I nuovi brani di Army vengono affidati ad artisti salernitani come Tommy Box e MauSS (per la parte dell’elettronica) e Frencio & Masi (per le composizioni) che hanno stravolto la struttura dei brani, costruendo un nuovo guscio dove Army indossa una pelle inedita: splendida splendente.


L’antipasto lo si era ascoltato già a maggio 2013: “Fading Love”. Distorsioni e aria quasi danzereccia che svelano da subito il nuovo volto e la nuova direzione di Army. Bassi pompanti che sono solo il preludio al nuovo lavoro “A forza di fuoco”.


L’uscita di “A forza di fuoco” è accompagnato dal singolo “In misura totale”. Riecheggia l’elettronica, che qui passa da riverberi leggiadri (che mi ricordano qualcosa di Madonna) a suoni più violenti: “Mi annuncerò senza troppe cautele ad un prossimo avvenire, ad una nuova ambientazione. Sorvolerò il mondo in cima ad una visione”.


La traccia sette è un remix dello stesso brano, ad opera di MauSS.


In tutto l'EP si respirano alchimie elettroniche che mi ricordano Battiato, Mango (soprattutto dell’album scritto per Mietta), Alice, Lucio Battisti del “periodo Panella” e l’ultima Giuni Russo. Questo per restare solo in Italia.


L’overture del disco è affidata alla title-track “A forza di fuoco” (presto sarà girato un videoclip): un’orgia elettronica e delicata di cinque minuti e mezzo. Spiazzante nella sua cesellata semplicità, immersa in uno scenario erotico e suburbano: “A sfasciare parcheggi come se fossero fiori usati”.

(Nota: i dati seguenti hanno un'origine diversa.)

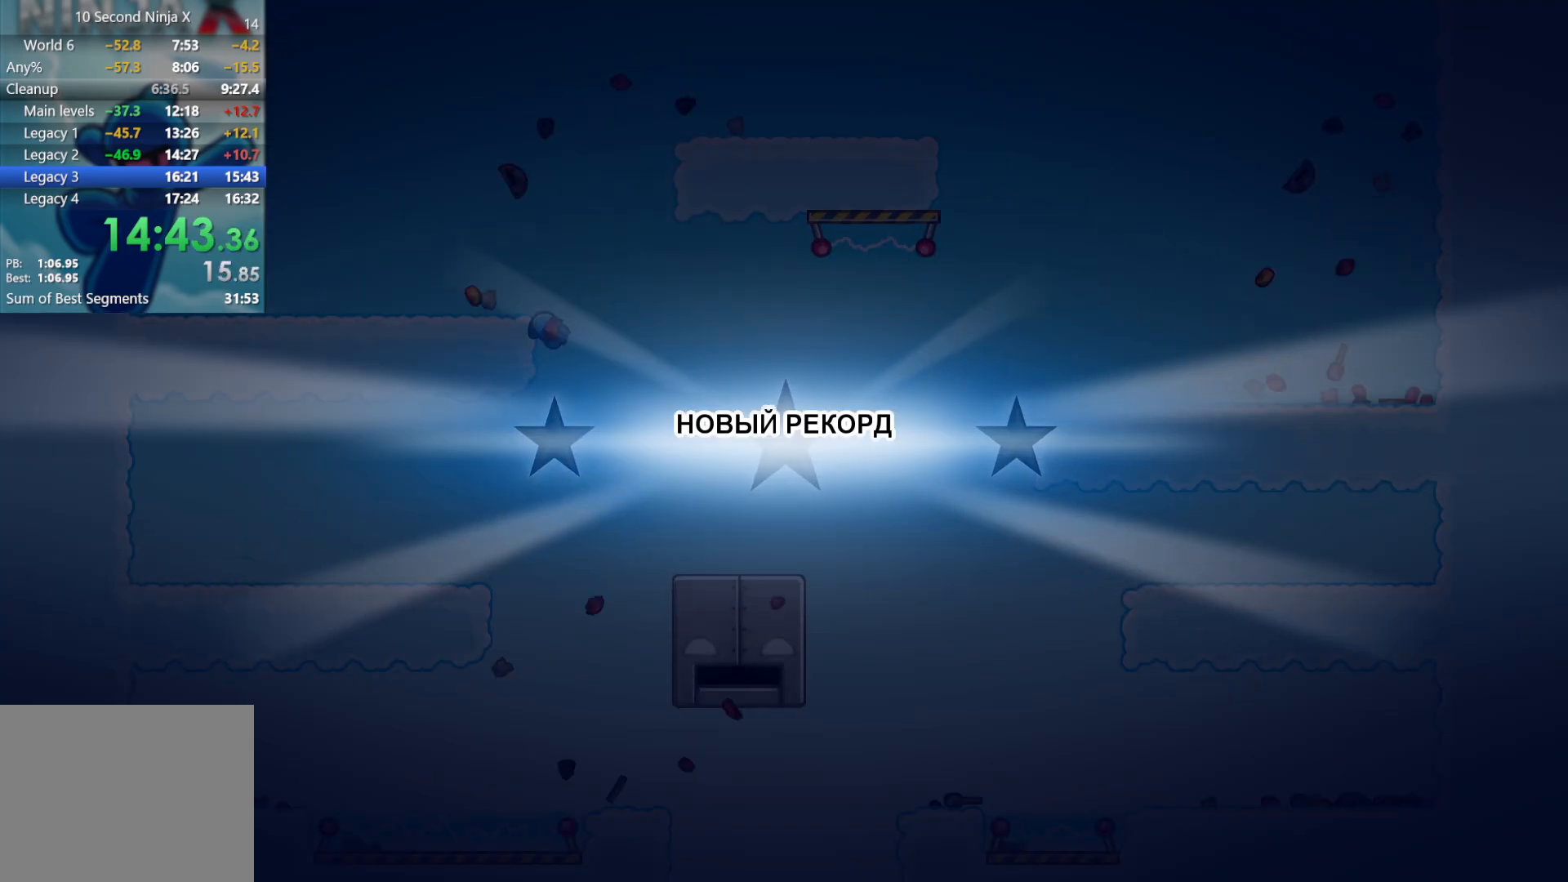
Gameplay with a controller (Xbox layout); each line is a JSON object with the inputs held at the frame after it. "events" lists button and stick changes between this image and that frame as [ms after this image, input, new state], when the widget could be followed in between. Not read: R1 right_stick.
{"buttons": ["Y"], "left_stick": "center", "events": [[133, "Y", "down"], [183, "Y", "up"], [300, "Y", "down"], [350, "Y", "up"], [433, "Y", "down"]]}
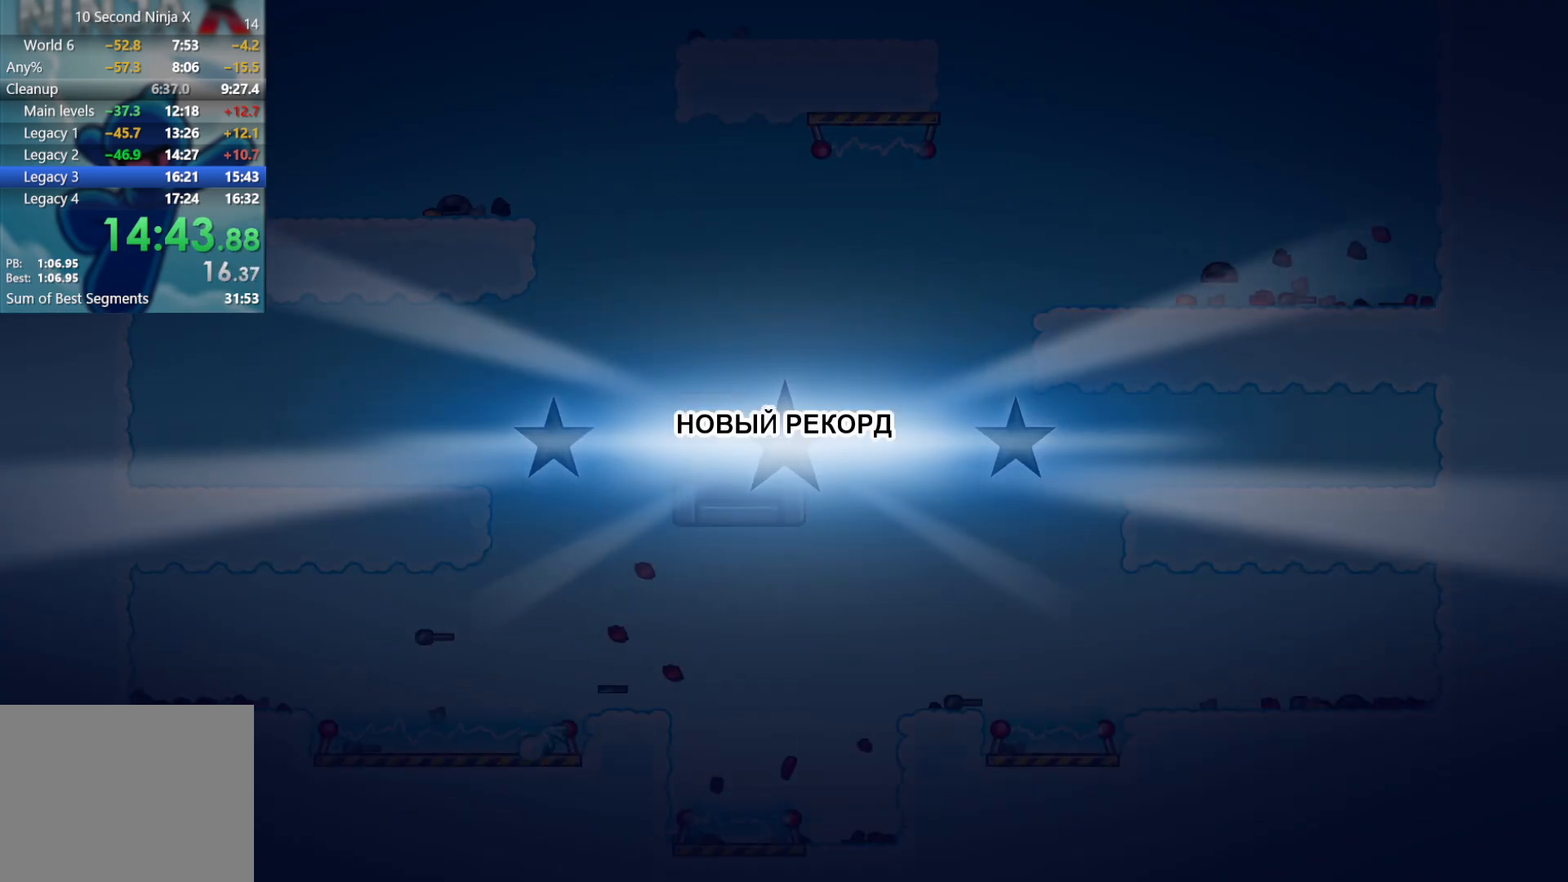
{"buttons": [], "left_stick": "center", "events": [[17, "Y", "up"], [100, "Y", "down"], [150, "Y", "up"], [250, "Y", "down"], [317, "Y", "up"], [400, "Y", "down"], [450, "Y", "up"]]}
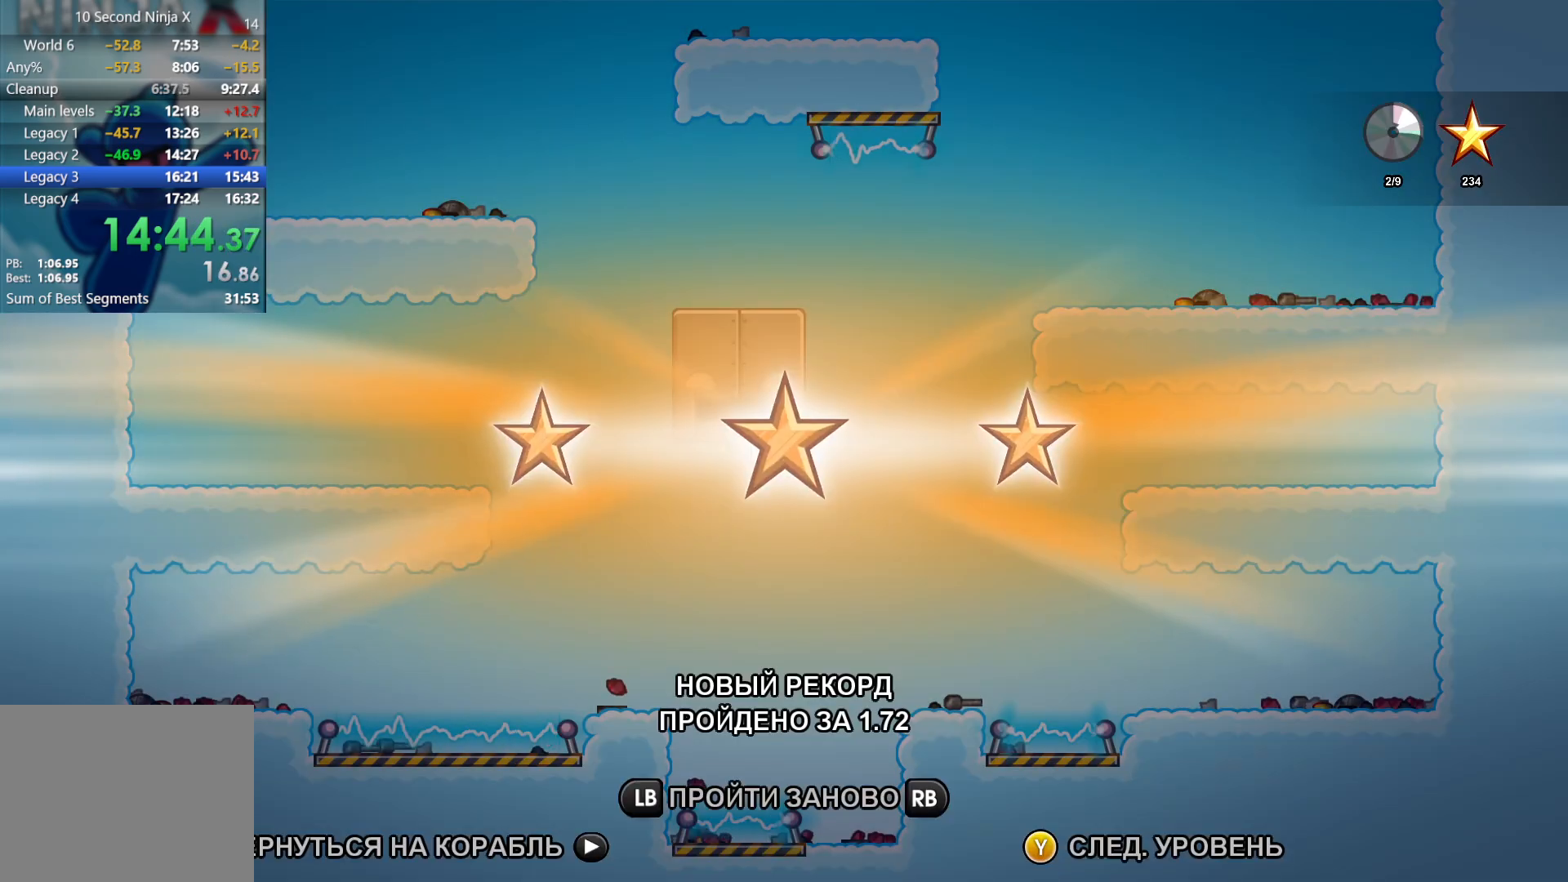
{"buttons": [], "left_stick": "center", "events": [[67, "Y", "down"], [100, "Y", "up"], [200, "Y", "down"], [267, "Y", "up"], [367, "Y", "down"], [417, "Y", "up"]]}
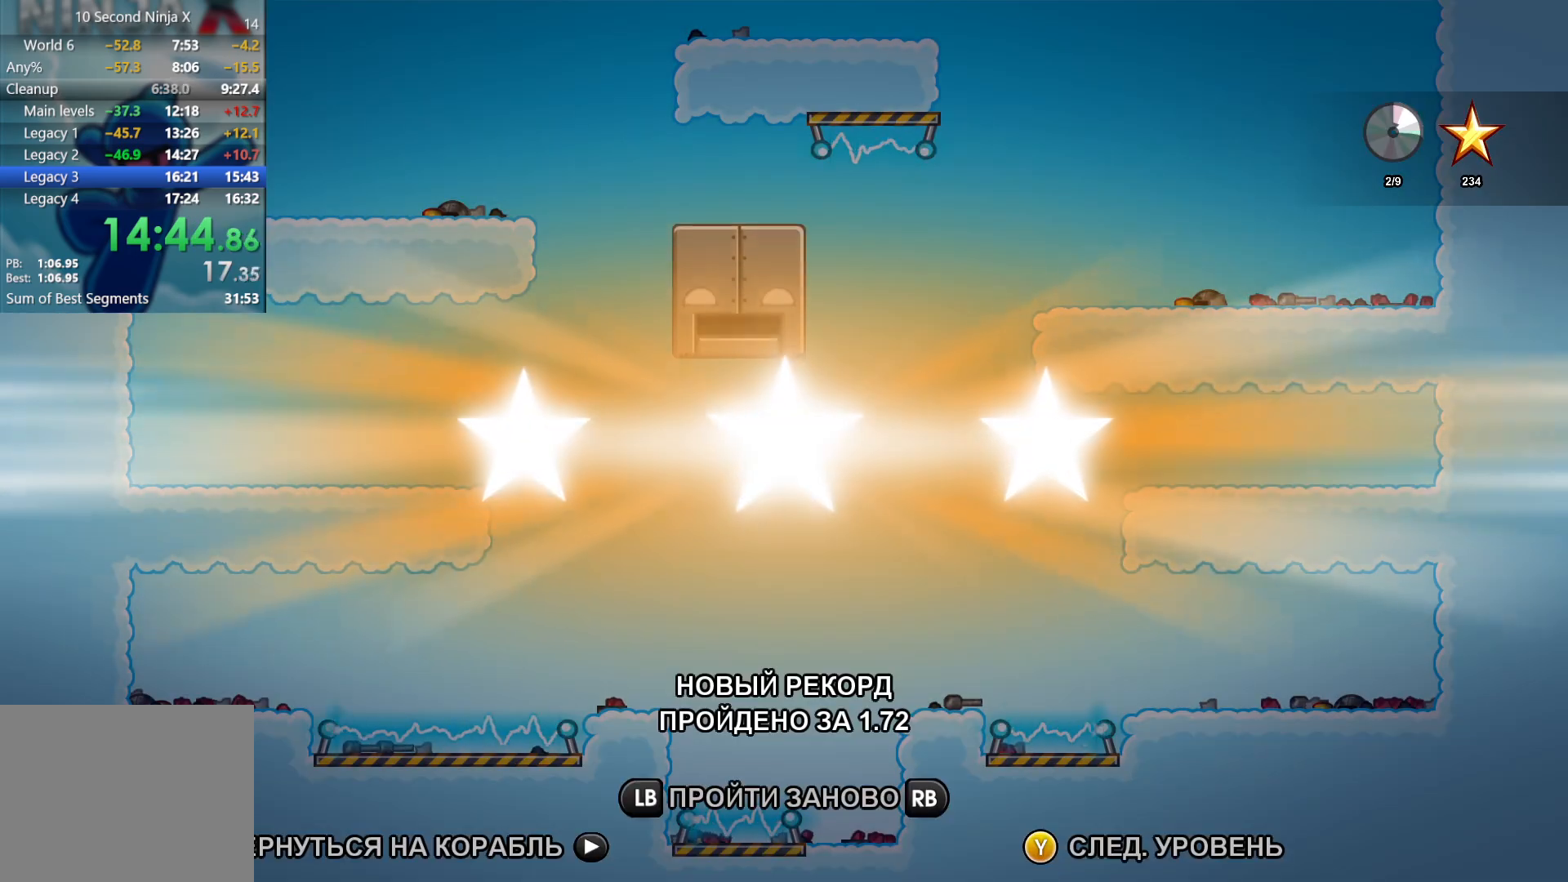
{"buttons": ["Y"], "left_stick": "center", "events": [[17, "Y", "down"], [67, "Y", "up"], [167, "Y", "down"], [233, "Y", "up"], [317, "Y", "down"], [383, "Y", "up"], [467, "Y", "down"]]}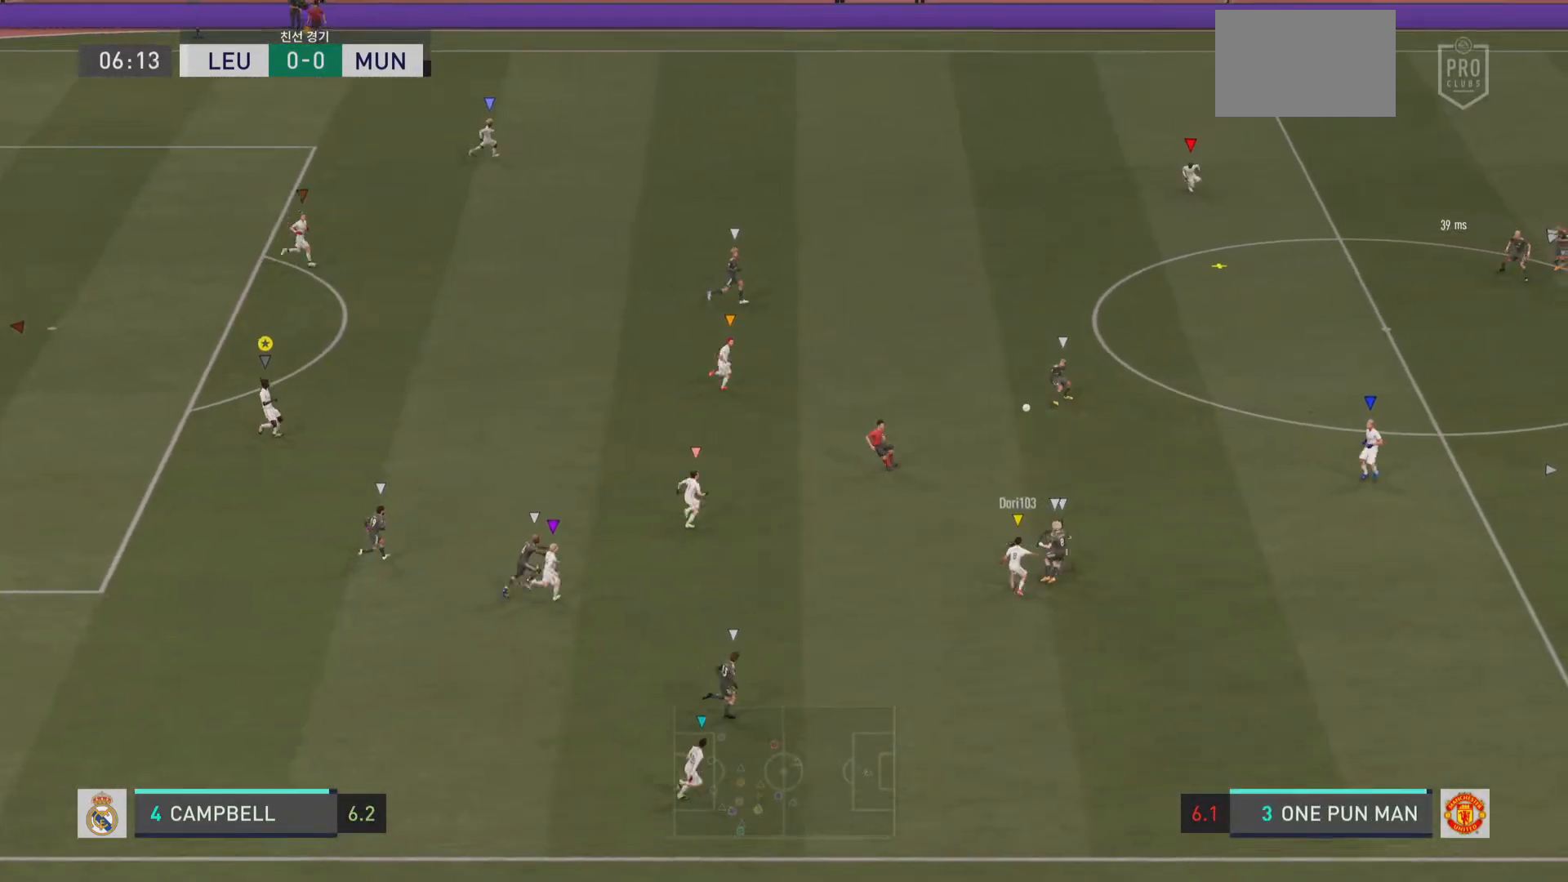
Gameplay with a controller (PlayStation layout); each line is a JSON object with the inputs held at the frame after it. "events" lists button and stick changes between this image and that frame as [ms after this image, input, new state], when the widget could be followed in between. Not read: L1 L3 R3.
{"buttons": [], "left_stick": "center", "right_stick": "center", "events": []}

Belle di notte” è la mia preferita. Mi ricorda le fattezze elettroniche di “Freelove” dei Depeche Mode. Qui l’elettronica si respira a dosi massicce, con un’ampia dose di sperimentazione. E di coraggio. Un libro caldo e una preghiera verticale. Meravigliosa.


Chiude la straziante “Come mi sento”. Il tema della notte è riproposto in versione straziante. Oltre cinque minuti dove i battiti elettronici si affievoliscono e nella stanza asettica ora ci sono battiti di cuore malati: “E’ l’ora dei farmaci o del the?”


A forza di fuoco” è un lavoro che in sé ha la forza del cambiamento. Lo scegliere una strada nuova, vestire una nuova pelle e vedere cosa succede. Army si è sperimentato con la sperimentazione, andando molto al di là di quanto abbia mai fatto (anche oltre “I gusti grigi della solitudine").


Già ascoltando l’antipasto “Fading Love” ho immaginato un lavoro coraggioso, di avanguardia, di suoni elettronici e fusion.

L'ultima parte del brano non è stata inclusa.